Soontobe60 · 09/05/2020 22:50

I have two adult DDs, one from my first marriage, one from my second. Ten year age difference.
When I got divorced I drew up a will to leave everything (which was bugger all) to my dd1, who was 8 at the time. When I remarried a few years later, obviously my will was no longer valid. I had received £20k from the divorce settlement and my ex kept the house where he still lives. I didn't get any maintenance as I didn't want to be financially dependent on him. The money I got was half the equity in the house we had bought jointly.
My DH had very little money when we married, so my £20k paid for the deposit on a house, which we now own outright. We have been married 26 years. We share all our money equally. We drew up mirror wills a few years ago, and have left everything to each other, then when the last of us dies the estate to be split equally between our two DDs ( obviously one is DHs step DD). Lately, I've been thinking about this. Dd1s father is quite well off and she is his only child. He's also 10 years older than me so may well die sooner than me! She will get everything, possibly up to £1m before IHT. She's already quite well off as her DH inherited quite a bit of money when they got married, and his parents are very well off so they will benefit greatly when they pass away.
My dilemma is this: should we still split our money between the two DDs equally, or should dd2 get a greater %? (FWIW dd2s DH has had a pretty shitty life and his dm has always lived on benefits, whilst his DF, who left when he was a child, barely acknowledges his existence so he won't inherit anything from his family.)
To add, DH was insistent that both girls are treated equally even though dd1 isn't his child.
What would you do?

OP posts:
TwigTheWonderKid · 09/05/2020 23:07

Do you know for definite if DD1 will inherit that? Are your daughters close to each other? Is your relationship with DD1 good enough for you to discuss your dilema with her?

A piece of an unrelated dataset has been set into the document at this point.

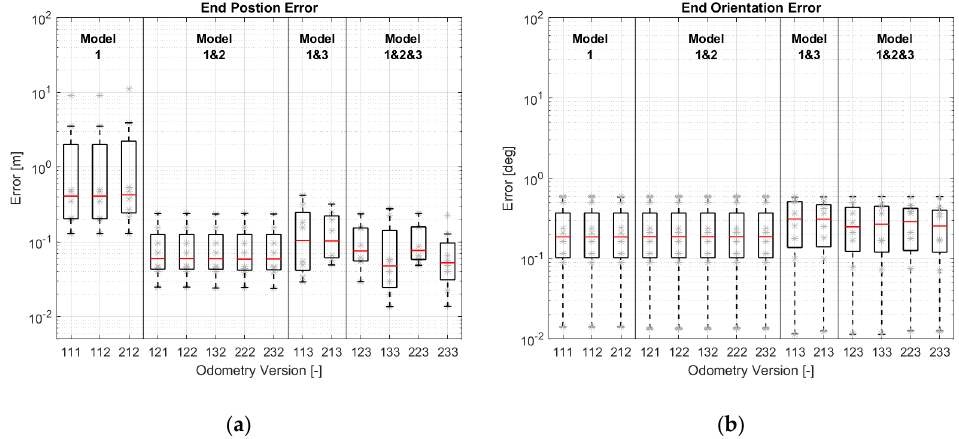
Figure 24. Real driving results of different odometry versions using a yaw rate sensor with a resolution of 0.1°/s: ( a ) End position errors; ( b ) End orientation errors.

turtletum · 09/05/2020 23:36

Tricky. Being equal and being fair may be different. It's lovely that your DH wants both children to inherit equally but it won't necessarily be the fairest way. I'd discuss directly with the children.
I'm in a similar situation, but am the well off child (relatively). My parents divorced, my mum passed away, my sister and I inherited the whole of my mum's estate. It wasn't any where near £1m but allowed me to put down a good deposit on a 3 bed house.

My DH parents are well off, so we're also in line for money there.

My dad remarried, my step mum has one child, a couple of years older than me. Both step mum and step brother have had a tough life, live in a less affluent area of the UK, work hard to make ends meet. If my dad and step mum pass, I'd rather my step brother got a bigger share. He's got one daughter and step mum is his only parent.

Soontobe60 · 10/05/2020 08:10

@TwigTheWonderKid
Yes, she's the executor of her DFs will and knows the contents. Plus she will receive a substantial inheritance when her 98yr old grandma dies as again it's in her grandmas will.
The girls are very close, always refer to themselves as sisters not half sisters.
@turtletum you're right, being fair may not equate to being equal!
Dd1 earns in excess of £75k whilst dd2 only earns £24k currently, but has only been working for 2 years. Her earnings potential is, however, as high as her sister.
I think I will speak to both the girls about this. Both of them are in no way grabby, and dd1 spoils her little sister lots (she gave her £1k as a wedding present!) so I'm sure she wouldn't want to see her struggle.